Real-time relevance is the baseline for AI. Whether it’s fraud detection, adaptive personalization, or pricing models that shift based on demand, data can’t sit in silos or wait for batch processing. It has to move instantly across systems. That’s the value of distributed, cloud-native databases, designed to handle scale, volume, and unpredictable demand with speed and minimal friction.
MongoDB’s platform is doing this in real deployments today. Customers have reported productivity improvements of up to 70%, cutting down development cycles and scaling AI-powered features faster than internal tools would allow. Lombard Odier, for example, migrated from legacy systems to MongoDB twenty times faster than past modernization efforts. Their developers were able to move faster, because the underlying infrastructure no longer held them back.

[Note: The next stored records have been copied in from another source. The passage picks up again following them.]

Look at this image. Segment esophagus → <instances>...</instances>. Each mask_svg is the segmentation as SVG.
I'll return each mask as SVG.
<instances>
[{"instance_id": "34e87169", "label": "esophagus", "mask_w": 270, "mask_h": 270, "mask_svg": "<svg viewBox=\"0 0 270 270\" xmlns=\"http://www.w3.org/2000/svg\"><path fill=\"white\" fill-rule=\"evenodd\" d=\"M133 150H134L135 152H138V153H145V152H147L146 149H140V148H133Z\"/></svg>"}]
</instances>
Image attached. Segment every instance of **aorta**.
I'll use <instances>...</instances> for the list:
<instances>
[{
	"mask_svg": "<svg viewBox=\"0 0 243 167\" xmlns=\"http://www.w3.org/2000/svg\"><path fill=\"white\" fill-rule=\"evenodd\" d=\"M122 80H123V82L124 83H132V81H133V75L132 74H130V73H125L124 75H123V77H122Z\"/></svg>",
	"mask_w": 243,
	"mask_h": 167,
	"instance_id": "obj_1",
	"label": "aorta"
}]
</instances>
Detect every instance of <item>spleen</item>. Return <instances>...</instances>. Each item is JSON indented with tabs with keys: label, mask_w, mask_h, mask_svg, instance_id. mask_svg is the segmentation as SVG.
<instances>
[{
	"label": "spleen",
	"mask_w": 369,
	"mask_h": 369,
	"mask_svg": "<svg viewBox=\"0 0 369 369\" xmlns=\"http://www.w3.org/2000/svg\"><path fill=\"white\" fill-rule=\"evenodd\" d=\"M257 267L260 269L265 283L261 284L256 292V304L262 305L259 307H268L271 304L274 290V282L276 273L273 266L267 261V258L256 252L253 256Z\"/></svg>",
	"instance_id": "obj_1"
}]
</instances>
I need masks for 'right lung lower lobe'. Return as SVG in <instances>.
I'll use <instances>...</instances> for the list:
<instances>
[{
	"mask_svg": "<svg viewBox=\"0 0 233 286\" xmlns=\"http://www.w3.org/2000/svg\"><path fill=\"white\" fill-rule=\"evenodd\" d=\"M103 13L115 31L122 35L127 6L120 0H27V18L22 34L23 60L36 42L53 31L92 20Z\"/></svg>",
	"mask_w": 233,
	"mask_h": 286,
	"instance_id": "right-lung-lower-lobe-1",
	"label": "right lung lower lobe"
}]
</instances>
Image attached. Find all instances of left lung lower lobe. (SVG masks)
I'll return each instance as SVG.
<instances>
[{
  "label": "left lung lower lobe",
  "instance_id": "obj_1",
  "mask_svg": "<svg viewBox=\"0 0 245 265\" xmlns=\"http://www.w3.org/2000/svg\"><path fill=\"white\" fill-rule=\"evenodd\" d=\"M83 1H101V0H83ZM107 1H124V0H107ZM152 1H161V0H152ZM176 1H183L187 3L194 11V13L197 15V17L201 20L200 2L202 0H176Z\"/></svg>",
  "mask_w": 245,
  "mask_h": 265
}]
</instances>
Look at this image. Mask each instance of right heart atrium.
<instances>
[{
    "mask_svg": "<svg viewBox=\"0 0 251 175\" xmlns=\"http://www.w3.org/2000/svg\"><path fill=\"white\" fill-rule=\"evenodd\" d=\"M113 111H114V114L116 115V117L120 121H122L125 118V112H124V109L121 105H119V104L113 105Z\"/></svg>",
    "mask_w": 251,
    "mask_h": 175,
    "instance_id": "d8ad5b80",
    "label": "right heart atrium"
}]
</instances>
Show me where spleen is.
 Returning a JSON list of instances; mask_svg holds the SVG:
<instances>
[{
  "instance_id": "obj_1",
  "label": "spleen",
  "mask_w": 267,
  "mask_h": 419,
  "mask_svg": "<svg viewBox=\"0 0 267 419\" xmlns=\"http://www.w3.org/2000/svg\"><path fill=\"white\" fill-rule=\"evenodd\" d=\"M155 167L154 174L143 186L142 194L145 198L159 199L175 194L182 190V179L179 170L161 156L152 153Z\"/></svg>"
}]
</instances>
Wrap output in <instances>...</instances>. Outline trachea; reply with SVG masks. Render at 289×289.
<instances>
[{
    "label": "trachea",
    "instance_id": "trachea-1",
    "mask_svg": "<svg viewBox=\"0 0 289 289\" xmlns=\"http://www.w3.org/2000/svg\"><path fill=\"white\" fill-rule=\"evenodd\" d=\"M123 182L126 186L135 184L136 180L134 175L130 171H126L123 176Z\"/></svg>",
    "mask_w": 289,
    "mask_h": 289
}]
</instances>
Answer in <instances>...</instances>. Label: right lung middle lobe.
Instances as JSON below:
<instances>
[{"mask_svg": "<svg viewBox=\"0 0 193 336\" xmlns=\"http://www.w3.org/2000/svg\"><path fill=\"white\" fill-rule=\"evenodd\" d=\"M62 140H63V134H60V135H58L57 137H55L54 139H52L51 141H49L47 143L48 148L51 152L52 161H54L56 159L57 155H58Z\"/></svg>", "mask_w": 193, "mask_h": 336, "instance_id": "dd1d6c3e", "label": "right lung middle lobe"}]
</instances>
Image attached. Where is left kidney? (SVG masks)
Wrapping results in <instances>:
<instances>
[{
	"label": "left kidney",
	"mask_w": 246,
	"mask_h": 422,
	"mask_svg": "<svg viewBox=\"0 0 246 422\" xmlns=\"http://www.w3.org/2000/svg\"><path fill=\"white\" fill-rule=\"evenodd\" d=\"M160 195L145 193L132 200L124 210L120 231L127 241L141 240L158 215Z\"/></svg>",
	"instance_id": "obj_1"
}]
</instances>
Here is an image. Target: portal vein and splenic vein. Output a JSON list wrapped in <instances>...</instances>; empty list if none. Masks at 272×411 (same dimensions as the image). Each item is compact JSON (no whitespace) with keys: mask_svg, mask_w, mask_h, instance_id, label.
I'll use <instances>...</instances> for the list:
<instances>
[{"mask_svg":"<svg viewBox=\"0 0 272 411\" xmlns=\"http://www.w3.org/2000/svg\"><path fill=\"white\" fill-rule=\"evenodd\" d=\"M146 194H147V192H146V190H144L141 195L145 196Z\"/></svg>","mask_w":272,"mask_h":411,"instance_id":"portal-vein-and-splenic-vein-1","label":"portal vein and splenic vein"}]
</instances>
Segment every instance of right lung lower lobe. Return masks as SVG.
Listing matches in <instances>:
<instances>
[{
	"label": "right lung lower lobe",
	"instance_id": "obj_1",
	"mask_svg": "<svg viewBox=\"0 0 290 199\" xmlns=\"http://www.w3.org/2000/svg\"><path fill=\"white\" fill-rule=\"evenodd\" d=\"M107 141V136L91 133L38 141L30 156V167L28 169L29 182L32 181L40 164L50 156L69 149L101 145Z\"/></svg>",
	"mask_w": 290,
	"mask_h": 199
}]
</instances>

Paul Done, Field CTO at MongoDB, explained that their approach blends data and application modernization under one framework. This allows companies to modernize faster, automate more, and make their systems ready for AI with minimal overhead. When your systems respond in real time and scale globally, AI becomes more than a concept, it becomes a core capability. That’s what modern databases unlock.
Key takeaways for leaders
- Eliminate technical debt first: Legacy systems consume IT budgets and stall innovation; leaders should prioritize retiring technical debt to unlock resources for growth and AI integration.
- Upgrade to improve velocity and security: Outdated infrastructure reduces developer productivity and increases security vulnerabilities; modern platforms enable faster development and stronger risk management.
- Go beyond Surface-Level fixes: True modernization requires full-stack transformation, not just migration; invest in scalable microservices, modern languages, and flexible databases to future-proof operations.
- Modernize with strategic focus: Replacing everything at once isn’t sustainable; executives should prioritize modernization projects based on business impact, operational pain points, and ROI potential.
- Build an AI-Ready data foundation: Modern databases support real-time AI at scale; leaders should adopt platforms that provide unified data access, automation, and low-latency infrastructure to stay competitive.